Let $G$ be a compact group and $\varphi:G\to L^2(G), \ \sigma\mapsto L_\sigma$ the regular representation.
In the proof of unitairity of $\varphi$ i dont understand one step.
First, the haar measure $\mu$ of $G$ satisfies $$\int_G L_\sigma f d\mu=\int_G f d\mu$$ for all $f$ and $\sigma \in G$.
For the unitairity we have the following $$\langle L_x f,L_xg\rangle=\int_G L_x f(y)\overline{L_xg(y)} dy=\int_G f(x^{-1}y)\overline{g(x^{-1}y)}dy=\int_G f(x)\overline{g(y)}dy=\langle f,g\rangle.$$
why is there equality $\int_G f(x^{-1}y)\overline{g(x^{-1}y)}dy=\int_G f(y)\overline{g(y)}dy$ ?

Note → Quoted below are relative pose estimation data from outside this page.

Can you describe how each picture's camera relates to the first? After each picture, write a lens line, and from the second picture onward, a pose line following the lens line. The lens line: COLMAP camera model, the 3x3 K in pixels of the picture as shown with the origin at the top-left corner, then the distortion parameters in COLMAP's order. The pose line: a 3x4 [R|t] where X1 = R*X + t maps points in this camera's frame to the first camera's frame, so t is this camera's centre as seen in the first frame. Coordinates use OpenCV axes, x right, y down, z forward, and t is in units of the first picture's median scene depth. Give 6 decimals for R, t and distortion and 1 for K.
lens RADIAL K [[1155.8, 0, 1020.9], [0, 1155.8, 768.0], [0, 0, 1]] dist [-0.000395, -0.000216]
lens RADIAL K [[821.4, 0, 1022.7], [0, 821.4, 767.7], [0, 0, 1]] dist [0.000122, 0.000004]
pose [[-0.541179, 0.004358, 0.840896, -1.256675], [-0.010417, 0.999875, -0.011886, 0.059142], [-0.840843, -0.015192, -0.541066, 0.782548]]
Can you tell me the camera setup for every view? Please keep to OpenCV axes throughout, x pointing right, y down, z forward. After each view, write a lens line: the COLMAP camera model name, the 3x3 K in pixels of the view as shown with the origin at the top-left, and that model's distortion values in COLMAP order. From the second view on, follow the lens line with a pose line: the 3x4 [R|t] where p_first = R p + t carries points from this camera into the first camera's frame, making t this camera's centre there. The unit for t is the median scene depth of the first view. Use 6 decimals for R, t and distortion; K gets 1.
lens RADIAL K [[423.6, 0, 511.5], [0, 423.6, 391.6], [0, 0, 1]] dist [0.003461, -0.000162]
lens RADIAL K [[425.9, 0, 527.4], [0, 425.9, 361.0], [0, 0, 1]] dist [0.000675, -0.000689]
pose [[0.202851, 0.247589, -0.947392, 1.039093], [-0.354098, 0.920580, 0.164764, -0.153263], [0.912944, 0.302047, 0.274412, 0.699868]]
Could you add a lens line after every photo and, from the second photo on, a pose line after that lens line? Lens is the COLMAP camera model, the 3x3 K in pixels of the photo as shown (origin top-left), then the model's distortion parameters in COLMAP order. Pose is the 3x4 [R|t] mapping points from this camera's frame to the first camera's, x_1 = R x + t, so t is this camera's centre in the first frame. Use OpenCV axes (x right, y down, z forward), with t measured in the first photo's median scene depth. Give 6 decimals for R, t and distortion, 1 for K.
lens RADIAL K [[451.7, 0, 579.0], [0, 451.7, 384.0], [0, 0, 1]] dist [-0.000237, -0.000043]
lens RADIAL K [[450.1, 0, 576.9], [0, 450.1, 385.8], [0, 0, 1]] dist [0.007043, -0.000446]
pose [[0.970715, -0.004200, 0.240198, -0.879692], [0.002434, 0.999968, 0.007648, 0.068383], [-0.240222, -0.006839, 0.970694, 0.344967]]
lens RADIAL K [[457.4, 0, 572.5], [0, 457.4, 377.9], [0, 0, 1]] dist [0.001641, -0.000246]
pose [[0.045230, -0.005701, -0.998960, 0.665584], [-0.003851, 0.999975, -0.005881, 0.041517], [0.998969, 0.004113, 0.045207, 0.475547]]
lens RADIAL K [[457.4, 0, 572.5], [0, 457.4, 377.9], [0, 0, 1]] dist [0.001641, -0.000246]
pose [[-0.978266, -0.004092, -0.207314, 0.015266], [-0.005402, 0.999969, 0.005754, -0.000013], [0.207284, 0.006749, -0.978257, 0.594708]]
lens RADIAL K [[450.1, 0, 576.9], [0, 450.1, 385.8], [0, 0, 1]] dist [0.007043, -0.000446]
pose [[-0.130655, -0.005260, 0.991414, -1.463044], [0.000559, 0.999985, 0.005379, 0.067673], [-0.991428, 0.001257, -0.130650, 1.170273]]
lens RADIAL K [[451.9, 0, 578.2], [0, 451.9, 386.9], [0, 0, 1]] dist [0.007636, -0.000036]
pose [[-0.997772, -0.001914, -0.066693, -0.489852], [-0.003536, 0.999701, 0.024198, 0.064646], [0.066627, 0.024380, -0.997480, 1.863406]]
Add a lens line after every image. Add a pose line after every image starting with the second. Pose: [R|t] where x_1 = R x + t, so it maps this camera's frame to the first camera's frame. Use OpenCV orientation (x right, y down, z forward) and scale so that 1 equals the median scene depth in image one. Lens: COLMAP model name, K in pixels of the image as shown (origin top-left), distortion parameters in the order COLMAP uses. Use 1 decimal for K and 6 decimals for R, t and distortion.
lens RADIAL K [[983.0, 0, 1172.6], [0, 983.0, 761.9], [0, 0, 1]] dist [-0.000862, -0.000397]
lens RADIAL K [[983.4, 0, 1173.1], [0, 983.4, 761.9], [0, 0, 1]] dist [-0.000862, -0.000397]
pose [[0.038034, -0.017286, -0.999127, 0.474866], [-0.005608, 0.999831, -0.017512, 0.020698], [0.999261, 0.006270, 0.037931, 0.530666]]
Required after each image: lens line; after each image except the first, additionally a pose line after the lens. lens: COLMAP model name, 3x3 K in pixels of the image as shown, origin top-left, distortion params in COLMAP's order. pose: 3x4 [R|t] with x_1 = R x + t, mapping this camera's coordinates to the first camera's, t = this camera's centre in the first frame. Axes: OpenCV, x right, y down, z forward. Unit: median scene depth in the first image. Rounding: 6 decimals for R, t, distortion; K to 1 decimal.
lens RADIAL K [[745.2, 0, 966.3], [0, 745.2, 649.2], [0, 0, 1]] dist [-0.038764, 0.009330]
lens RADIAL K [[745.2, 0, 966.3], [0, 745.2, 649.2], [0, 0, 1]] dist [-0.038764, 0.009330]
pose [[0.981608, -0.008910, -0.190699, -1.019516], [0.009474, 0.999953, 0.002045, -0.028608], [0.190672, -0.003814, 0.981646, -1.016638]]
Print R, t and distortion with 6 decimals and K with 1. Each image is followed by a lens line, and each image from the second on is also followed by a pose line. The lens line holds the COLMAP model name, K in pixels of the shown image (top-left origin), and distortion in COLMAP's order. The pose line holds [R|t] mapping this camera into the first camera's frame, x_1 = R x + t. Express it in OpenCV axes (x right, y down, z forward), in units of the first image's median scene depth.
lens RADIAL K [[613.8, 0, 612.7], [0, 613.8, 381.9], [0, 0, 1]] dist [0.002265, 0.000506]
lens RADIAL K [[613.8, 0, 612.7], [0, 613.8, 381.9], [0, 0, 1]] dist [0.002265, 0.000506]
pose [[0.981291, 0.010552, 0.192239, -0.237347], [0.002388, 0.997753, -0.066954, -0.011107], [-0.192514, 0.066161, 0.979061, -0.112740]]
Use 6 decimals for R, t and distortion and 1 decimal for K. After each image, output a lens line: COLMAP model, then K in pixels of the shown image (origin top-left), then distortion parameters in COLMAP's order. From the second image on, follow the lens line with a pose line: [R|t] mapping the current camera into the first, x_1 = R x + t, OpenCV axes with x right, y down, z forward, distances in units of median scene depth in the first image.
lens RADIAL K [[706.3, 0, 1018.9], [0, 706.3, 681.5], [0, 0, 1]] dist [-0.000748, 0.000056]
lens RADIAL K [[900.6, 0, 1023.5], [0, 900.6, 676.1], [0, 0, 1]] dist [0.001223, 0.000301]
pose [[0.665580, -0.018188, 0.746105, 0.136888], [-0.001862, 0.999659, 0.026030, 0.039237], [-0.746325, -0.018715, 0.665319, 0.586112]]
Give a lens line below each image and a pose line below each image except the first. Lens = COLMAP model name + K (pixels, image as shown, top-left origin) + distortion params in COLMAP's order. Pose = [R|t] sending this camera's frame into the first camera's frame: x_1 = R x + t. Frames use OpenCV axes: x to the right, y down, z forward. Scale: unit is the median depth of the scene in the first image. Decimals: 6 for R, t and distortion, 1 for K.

How to use invariance of the haar measure of $G$?
Thanks
What you are asking is a consequence of the following property: If $f:G\to \mathbb{C}$ is integrable, then $$ \int_G f(yx)\; dx = \int_G f(x)\; dx \quad \text{for all } y\in G, $$ which in turn follows from the left invariance of the Haar measure. To prove this we first consider $f$ to be a simple function, namely $f=1_A$ for some Borel set $A$, and note that $$ \int_G 1_A(yx)\; dx = \int_G 1_{y^{-1}A}(x)\; dx = \mu(y^{-1}A) = \mu(A) = \int_G 1_A(x) \; dx. $$ Then the result is true for linear combinations of such functions and by monotone convergence, for positive measurable functions and finally for any integrable function.